- **YOUR ASSIGNMENT**
Produce word for word the lines of the data below running from the one that has "47: (438, 155, 2.00)" to the one that has "63: (60, 142, 1.90)", inclusive, and no others.

- **Stored data entries**
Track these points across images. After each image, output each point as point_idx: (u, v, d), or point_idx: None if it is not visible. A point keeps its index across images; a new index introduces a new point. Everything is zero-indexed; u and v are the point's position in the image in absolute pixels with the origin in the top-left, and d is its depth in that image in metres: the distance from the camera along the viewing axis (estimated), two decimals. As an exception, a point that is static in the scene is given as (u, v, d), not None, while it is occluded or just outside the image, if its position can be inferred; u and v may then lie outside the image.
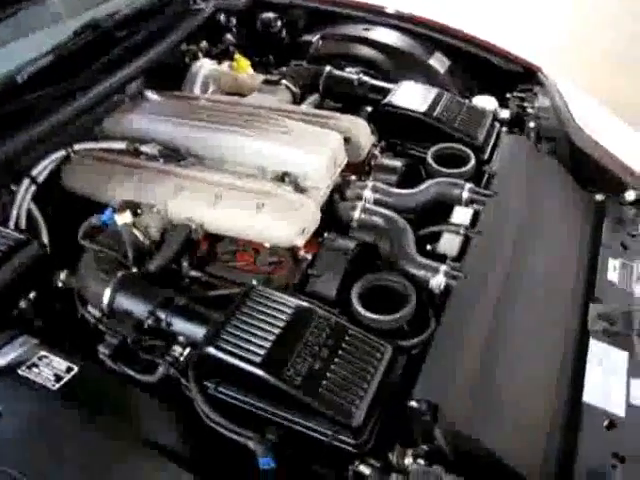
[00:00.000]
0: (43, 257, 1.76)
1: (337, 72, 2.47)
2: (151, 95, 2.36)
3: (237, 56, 2.59)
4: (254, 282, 1.79)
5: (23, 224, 2.02)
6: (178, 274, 1.85)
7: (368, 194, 1.97)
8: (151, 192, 1.89)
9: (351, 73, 2.48)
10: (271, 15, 2.81)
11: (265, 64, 2.83)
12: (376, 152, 2.16)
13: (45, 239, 1.99)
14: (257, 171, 1.95)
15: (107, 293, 1.64)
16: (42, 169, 2.08)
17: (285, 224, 1.75)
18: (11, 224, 1.99)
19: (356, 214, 1.90)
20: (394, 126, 2.29)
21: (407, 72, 2.58)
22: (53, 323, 1.73)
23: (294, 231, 1.75)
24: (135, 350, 1.57)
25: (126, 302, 1.64)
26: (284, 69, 2.48)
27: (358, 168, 2.12)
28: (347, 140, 2.03)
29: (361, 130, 2.09)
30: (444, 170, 2.07)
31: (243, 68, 2.55)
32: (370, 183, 1.99)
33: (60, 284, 1.75)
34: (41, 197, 2.09)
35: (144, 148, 2.04)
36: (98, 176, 2.02)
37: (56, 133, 2.09)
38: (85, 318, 1.70)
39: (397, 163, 2.11)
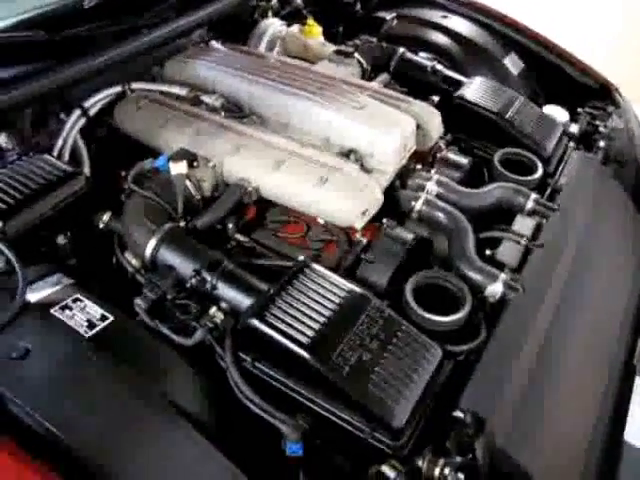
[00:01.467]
0: (88, 194, 1.66)
1: (411, 55, 2.34)
2: (216, 45, 2.24)
3: (310, 21, 2.46)
4: (301, 257, 1.71)
5: (66, 156, 1.92)
6: (223, 235, 1.74)
7: (432, 186, 1.86)
8: (209, 145, 1.78)
9: (425, 59, 2.36)
10: (347, -17, 2.68)
11: (333, 34, 2.69)
12: (442, 144, 2.05)
13: (86, 171, 1.90)
14: (322, 142, 1.83)
15: (152, 244, 1.53)
16: (95, 102, 1.98)
17: (347, 202, 1.65)
18: (54, 154, 1.90)
19: (418, 205, 1.79)
20: (463, 121, 2.16)
21: (480, 67, 2.46)
22: (88, 265, 1.64)
23: (355, 211, 1.64)
24: (173, 309, 1.48)
25: (171, 256, 1.53)
26: (357, 42, 2.35)
27: (422, 157, 2.01)
28: (417, 126, 1.92)
29: (433, 118, 1.97)
30: (510, 175, 1.96)
31: (314, 34, 2.42)
32: (435, 176, 1.87)
33: (101, 225, 1.64)
34: (90, 131, 2.01)
35: (206, 98, 1.92)
36: (153, 120, 1.91)
37: (115, 67, 1.98)
38: (122, 266, 1.61)
39: (464, 160, 2.00)
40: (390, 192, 1.84)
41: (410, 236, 1.69)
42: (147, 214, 1.60)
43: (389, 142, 1.75)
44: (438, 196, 1.84)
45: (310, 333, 1.34)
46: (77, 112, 1.93)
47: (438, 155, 2.00)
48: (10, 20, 1.89)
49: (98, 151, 1.99)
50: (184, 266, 1.52)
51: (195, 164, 1.69)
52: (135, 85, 2.00)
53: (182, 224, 1.62)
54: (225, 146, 1.77)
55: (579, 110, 2.38)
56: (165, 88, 1.99)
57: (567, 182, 2.01)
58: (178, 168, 1.64)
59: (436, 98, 2.27)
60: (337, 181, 1.66)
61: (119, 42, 1.98)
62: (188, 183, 1.68)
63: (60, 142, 1.90)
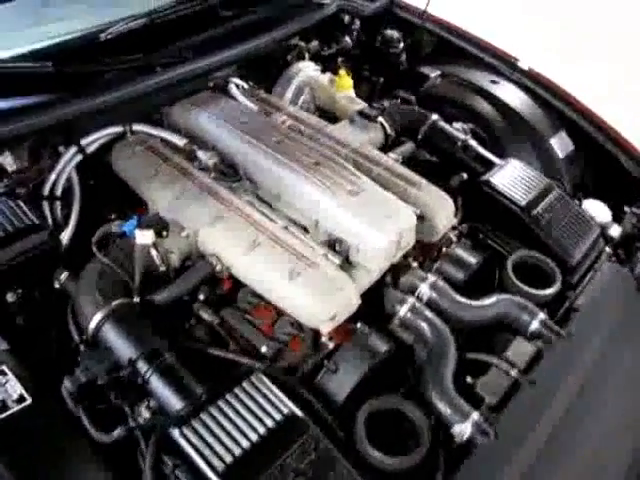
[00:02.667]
0: (51, 250, 1.58)
1: (443, 124, 2.12)
2: (235, 90, 2.11)
3: (342, 72, 2.28)
4: (263, 349, 1.58)
5: (59, 191, 1.86)
6: (188, 307, 1.63)
7: (424, 290, 1.65)
8: (188, 211, 1.66)
9: (458, 130, 2.14)
10: (396, 34, 2.47)
11: (372, 83, 2.51)
12: (452, 236, 1.84)
13: (75, 213, 1.83)
14: (310, 224, 1.67)
15: (96, 319, 1.44)
16: (93, 140, 1.89)
17: (316, 304, 1.48)
18: (46, 187, 1.83)
19: (402, 311, 1.59)
20: (486, 208, 1.95)
21: (521, 145, 2.21)
22: (37, 325, 1.56)
23: (323, 315, 1.48)
24: (102, 393, 1.37)
25: (112, 337, 1.43)
26: (385, 103, 2.16)
27: (427, 250, 1.82)
28: (421, 218, 1.72)
29: (442, 211, 1.77)
30: (521, 286, 1.73)
31: (345, 87, 2.24)
32: (431, 277, 1.67)
33: (57, 285, 1.56)
34: (86, 168, 1.93)
35: (201, 155, 1.79)
36: (144, 168, 1.81)
37: (123, 105, 1.89)
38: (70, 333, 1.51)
39: (472, 259, 1.78)
40: (378, 287, 1.67)
41: (384, 348, 1.52)
42: (100, 284, 1.50)
43: (378, 240, 1.56)
44: (429, 303, 1.64)
45: (229, 459, 1.23)
46: (73, 149, 1.85)
47: (444, 250, 1.80)
48: (20, 50, 1.84)
49: (92, 189, 1.92)
50: (122, 351, 1.41)
51: (164, 234, 1.57)
52: (136, 127, 1.91)
53: (137, 299, 1.50)
54: (203, 215, 1.64)
55: (626, 209, 2.11)
56: (165, 135, 1.88)
57: (588, 302, 1.77)
58: (144, 238, 1.53)
59: (465, 175, 2.07)
60: (309, 278, 1.50)
61: (130, 80, 1.90)
62: (154, 253, 1.56)
63: (53, 177, 1.84)
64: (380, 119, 2.06)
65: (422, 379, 1.53)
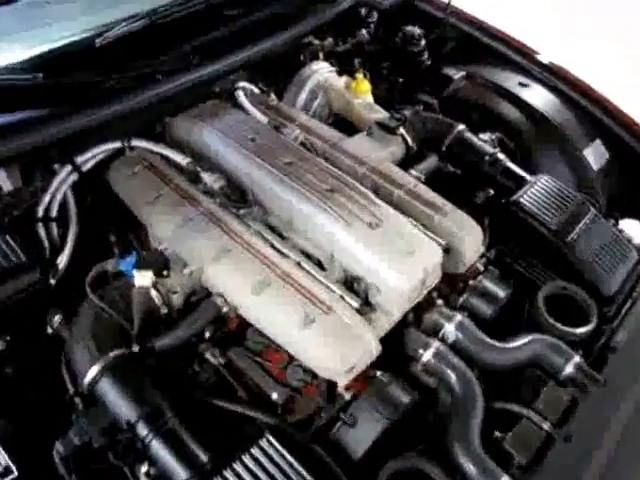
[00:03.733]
0: (41, 292, 1.44)
1: (469, 136, 1.94)
2: (242, 97, 1.93)
3: (359, 76, 2.09)
4: (274, 396, 1.44)
5: (54, 212, 1.71)
6: (193, 347, 1.49)
7: (450, 330, 1.50)
8: (192, 244, 1.51)
9: (486, 142, 1.96)
10: (417, 31, 2.26)
11: (391, 83, 2.32)
12: (479, 265, 1.68)
13: (72, 235, 1.68)
14: (326, 258, 1.52)
15: (92, 373, 1.31)
16: (89, 158, 1.74)
17: (333, 355, 1.33)
18: (40, 209, 1.69)
19: (425, 356, 1.45)
20: (514, 231, 1.79)
21: (552, 156, 2.03)
22: (28, 376, 1.42)
23: (339, 367, 1.33)
24: (98, 457, 1.25)
25: (109, 394, 1.30)
26: (406, 112, 1.97)
27: (451, 281, 1.66)
28: (447, 251, 1.56)
29: (470, 240, 1.60)
30: (553, 324, 1.58)
31: (362, 92, 2.05)
32: (457, 317, 1.52)
33: (50, 330, 1.42)
34: (83, 187, 1.78)
35: (206, 177, 1.63)
36: (144, 192, 1.65)
37: (122, 119, 1.73)
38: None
39: (500, 293, 1.62)
40: (399, 325, 1.52)
41: (406, 400, 1.38)
42: (96, 331, 1.36)
43: (400, 281, 1.40)
44: (455, 345, 1.50)
45: None
46: (67, 168, 1.70)
47: (470, 282, 1.64)
48: (6, 59, 1.66)
49: (91, 208, 1.77)
50: (120, 410, 1.28)
51: (165, 273, 1.43)
52: (136, 143, 1.74)
53: (136, 348, 1.37)
54: (208, 249, 1.48)
55: (667, 227, 1.94)
56: (167, 153, 1.72)
57: (627, 340, 1.61)
58: (143, 280, 1.39)
59: (491, 191, 1.90)
60: (325, 325, 1.35)
61: (129, 91, 1.73)
62: (154, 294, 1.42)
63: (47, 198, 1.69)
64: (401, 130, 1.89)
65: (446, 433, 1.40)
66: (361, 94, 2.03)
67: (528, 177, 1.86)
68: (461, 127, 1.95)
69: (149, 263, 1.42)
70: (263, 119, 1.87)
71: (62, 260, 1.63)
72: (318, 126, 1.92)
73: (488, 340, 1.52)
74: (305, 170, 1.60)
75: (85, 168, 1.74)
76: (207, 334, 1.49)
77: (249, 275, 1.44)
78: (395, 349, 1.52)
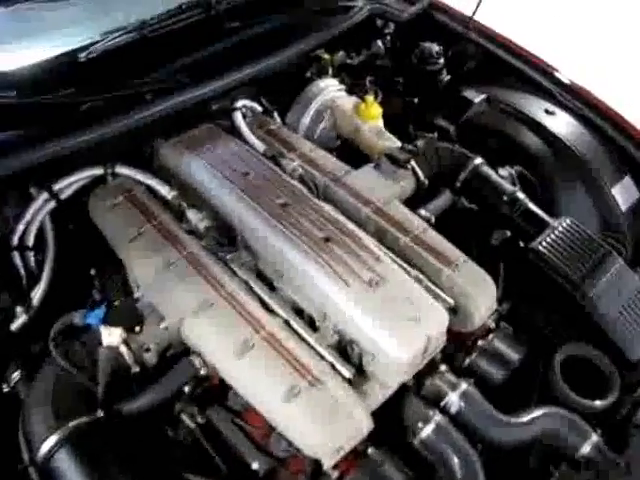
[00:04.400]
0: None
1: (487, 171, 1.74)
2: (239, 120, 1.75)
3: (369, 98, 1.89)
4: (255, 465, 1.29)
5: (30, 242, 1.56)
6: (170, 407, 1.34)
7: (453, 400, 1.33)
8: (171, 294, 1.35)
9: (505, 178, 1.76)
10: (435, 47, 2.05)
11: (405, 103, 2.12)
12: (491, 323, 1.51)
13: (49, 268, 1.53)
14: (318, 315, 1.36)
15: (48, 444, 1.15)
16: (68, 184, 1.58)
17: (316, 433, 1.18)
18: (14, 238, 1.54)
19: (425, 431, 1.28)
20: (531, 282, 1.61)
21: (577, 194, 1.83)
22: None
23: (325, 447, 1.17)
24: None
25: (66, 470, 1.15)
26: (420, 143, 1.78)
27: (459, 339, 1.48)
28: (454, 310, 1.39)
29: (482, 299, 1.42)
30: (569, 394, 1.40)
31: (372, 117, 1.86)
32: (463, 386, 1.35)
33: (6, 388, 1.27)
34: (62, 215, 1.63)
35: (191, 215, 1.47)
36: (124, 228, 1.49)
37: (106, 143, 1.57)
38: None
39: (513, 355, 1.45)
40: (398, 391, 1.35)
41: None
42: (57, 395, 1.21)
43: (399, 352, 1.23)
44: (458, 416, 1.33)
45: None
46: (44, 195, 1.54)
47: (480, 343, 1.47)
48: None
49: (71, 237, 1.62)
50: (78, 490, 1.14)
51: (137, 329, 1.27)
52: (119, 170, 1.58)
53: (101, 413, 1.21)
54: (189, 300, 1.32)
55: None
56: (152, 183, 1.56)
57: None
58: (110, 338, 1.23)
59: (508, 233, 1.72)
60: (312, 399, 1.19)
61: (114, 112, 1.56)
62: (124, 351, 1.26)
63: (21, 227, 1.54)
64: (412, 164, 1.70)
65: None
66: (371, 119, 1.85)
67: (549, 220, 1.67)
68: (478, 161, 1.75)
69: (119, 318, 1.27)
70: (260, 147, 1.69)
71: (36, 297, 1.48)
72: (321, 156, 1.74)
73: (495, 414, 1.35)
74: (300, 213, 1.43)
75: (64, 195, 1.59)
76: (186, 389, 1.34)
77: (231, 334, 1.28)
78: (391, 417, 1.37)
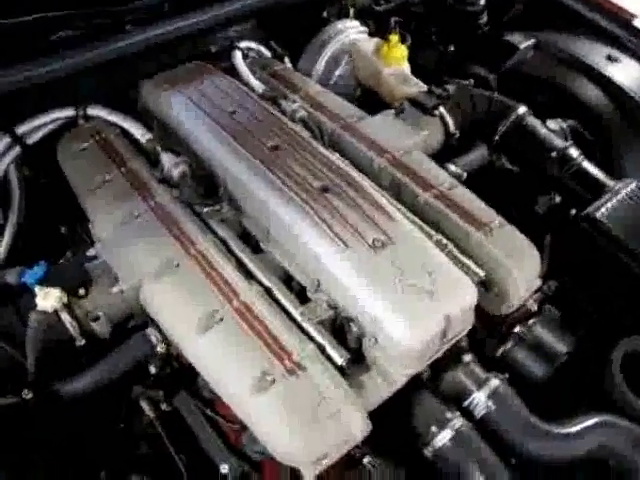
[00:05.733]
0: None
1: (533, 122, 1.38)
2: (238, 58, 1.44)
3: (393, 38, 1.54)
4: (224, 469, 1.00)
5: (-6, 191, 1.31)
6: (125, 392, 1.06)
7: (480, 400, 1.01)
8: (130, 251, 1.05)
9: (555, 132, 1.41)
10: (476, -14, 1.71)
11: (440, 53, 1.77)
12: (532, 305, 1.16)
13: (13, 222, 1.28)
14: (310, 283, 1.03)
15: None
16: (34, 128, 1.31)
17: (292, 434, 0.85)
18: None
19: (440, 439, 0.96)
20: (584, 257, 1.25)
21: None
22: None
23: (303, 452, 0.86)
24: None
25: None
26: (450, 87, 1.42)
27: (488, 322, 1.14)
28: (486, 285, 1.06)
29: (522, 272, 1.07)
30: (632, 399, 1.05)
31: (396, 59, 1.52)
32: (493, 382, 1.01)
33: None
34: (31, 162, 1.36)
35: (165, 158, 1.17)
36: (89, 175, 1.20)
37: (78, 77, 1.29)
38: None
39: (559, 347, 1.10)
40: (408, 388, 1.03)
41: None
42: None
43: (409, 334, 0.90)
44: (484, 422, 1.00)
45: None
46: (6, 139, 1.28)
47: (517, 329, 1.13)
48: None
49: (40, 189, 1.35)
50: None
51: (81, 292, 0.99)
52: (92, 111, 1.30)
53: (30, 395, 0.94)
54: (150, 259, 1.02)
55: None
56: (126, 125, 1.26)
57: None
58: (45, 301, 0.95)
59: (556, 198, 1.36)
60: (290, 390, 0.87)
61: (90, 43, 1.28)
62: (65, 318, 0.98)
63: None
64: (440, 111, 1.36)
65: None
66: (394, 62, 1.51)
67: (609, 183, 1.31)
68: (522, 110, 1.39)
69: (59, 277, 0.99)
70: (258, 88, 1.38)
71: (-1, 253, 1.23)
72: (331, 99, 1.41)
73: (534, 421, 1.01)
74: (294, 159, 1.10)
75: (31, 140, 1.32)
76: (152, 369, 1.06)
77: (196, 303, 0.97)
78: (397, 418, 1.04)
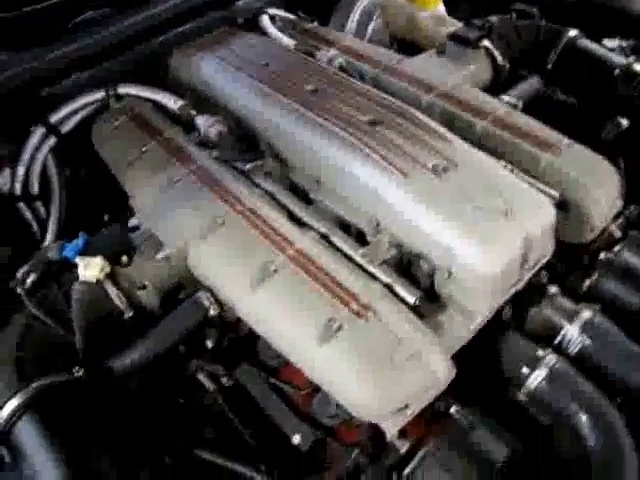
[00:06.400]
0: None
1: (588, 43, 1.26)
2: (266, 22, 1.36)
3: (424, -20, 1.46)
4: (296, 439, 0.90)
5: (35, 186, 1.25)
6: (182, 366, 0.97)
7: (573, 335, 0.88)
8: (174, 215, 0.97)
9: (615, 52, 1.27)
10: None
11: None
12: (616, 231, 1.03)
13: (55, 217, 1.23)
14: (368, 226, 0.94)
15: (8, 408, 0.81)
16: (67, 114, 1.25)
17: (365, 386, 0.75)
18: (17, 187, 1.23)
19: (533, 380, 0.83)
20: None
21: None
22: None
23: (381, 406, 0.76)
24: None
25: (25, 444, 0.81)
26: (493, 18, 1.32)
27: (570, 254, 1.02)
28: (564, 208, 0.93)
29: (601, 190, 0.95)
30: None
31: (428, 1, 1.42)
32: (585, 313, 0.89)
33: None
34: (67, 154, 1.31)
35: (200, 122, 1.09)
36: (125, 150, 1.13)
37: (102, 56, 1.24)
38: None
39: (654, 270, 0.98)
40: (491, 329, 0.91)
41: (500, 455, 0.78)
42: (23, 351, 0.87)
43: (486, 260, 0.79)
44: (581, 358, 0.87)
45: None
46: (40, 130, 1.22)
47: (602, 256, 1.00)
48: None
49: (80, 180, 1.30)
50: (40, 468, 0.79)
51: (124, 260, 0.91)
52: (122, 89, 1.22)
53: (80, 372, 0.86)
54: (195, 220, 0.94)
55: None
56: (157, 97, 1.19)
57: None
58: (87, 271, 0.88)
59: (624, 122, 1.22)
60: (358, 336, 0.77)
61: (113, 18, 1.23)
62: (112, 291, 0.90)
63: (21, 170, 1.23)
64: (485, 43, 1.24)
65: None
66: (429, 4, 1.40)
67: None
68: (574, 32, 1.25)
69: (101, 246, 0.92)
70: (290, 43, 1.29)
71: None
72: (368, 47, 1.31)
73: (638, 350, 0.88)
74: (337, 98, 1.00)
75: (67, 129, 1.27)
76: (209, 343, 0.97)
77: (248, 258, 0.88)
78: (483, 361, 0.93)
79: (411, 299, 0.82)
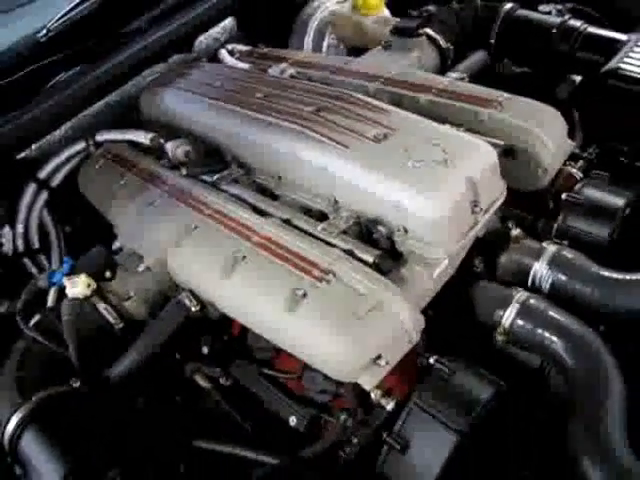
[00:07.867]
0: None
1: (524, 12, 1.29)
2: (224, 53, 1.43)
3: (364, -14, 1.52)
4: (292, 420, 0.90)
5: (35, 241, 1.31)
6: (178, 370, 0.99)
7: (542, 271, 0.87)
8: (152, 229, 1.00)
9: (549, 15, 1.29)
10: None
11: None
12: (575, 171, 1.03)
13: (56, 262, 1.29)
14: (328, 206, 0.95)
15: (13, 422, 0.83)
16: (54, 168, 1.31)
17: (333, 343, 0.76)
18: (19, 243, 1.29)
19: (506, 318, 0.83)
20: (620, 114, 1.10)
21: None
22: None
23: (353, 359, 0.75)
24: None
25: (31, 454, 0.82)
26: (430, 7, 1.37)
27: (533, 202, 1.02)
28: (510, 153, 0.94)
29: (546, 133, 0.96)
30: None
31: (371, 7, 1.46)
32: (550, 248, 0.89)
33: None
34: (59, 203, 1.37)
35: (168, 147, 1.14)
36: (107, 185, 1.18)
37: (78, 109, 1.31)
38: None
39: (616, 200, 0.95)
40: (461, 280, 0.91)
41: (485, 395, 0.77)
42: (22, 368, 0.90)
43: (433, 205, 0.80)
44: (556, 293, 0.86)
45: None
46: (32, 186, 1.29)
47: (564, 197, 0.99)
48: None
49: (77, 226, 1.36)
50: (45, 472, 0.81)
51: (107, 275, 0.95)
52: (99, 137, 1.29)
53: (77, 383, 0.89)
54: (170, 231, 0.97)
55: None
56: (130, 136, 1.25)
57: None
58: (74, 288, 0.91)
59: (577, 79, 1.23)
60: (322, 298, 0.78)
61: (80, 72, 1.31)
62: (100, 305, 0.94)
63: (20, 228, 1.30)
64: (426, 30, 1.28)
65: (568, 438, 0.76)
66: (372, 10, 1.45)
67: (622, 37, 1.17)
68: (509, 5, 1.29)
69: (85, 266, 0.95)
70: (244, 66, 1.34)
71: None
72: (320, 57, 1.37)
73: (610, 272, 0.86)
74: (284, 99, 1.04)
75: (56, 182, 1.34)
76: (205, 349, 0.99)
77: (218, 252, 0.90)
78: (460, 319, 0.92)
79: (370, 257, 0.83)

- **SOLUTION FOR THIS PROBLEM**
47: (438, 155, 2.00)
48: (10, 20, 1.89)
49: (98, 151, 1.99)
50: (184, 266, 1.52)
51: (195, 164, 1.69)
52: (135, 85, 2.00)
53: (182, 224, 1.62)
54: (225, 146, 1.77)
55: (579, 110, 2.38)
56: (165, 88, 1.99)
57: (567, 182, 2.01)
58: (178, 168, 1.64)
59: (436, 98, 2.27)
60: (337, 181, 1.66)
61: (119, 42, 1.98)
62: (188, 183, 1.68)
63: (60, 142, 1.90)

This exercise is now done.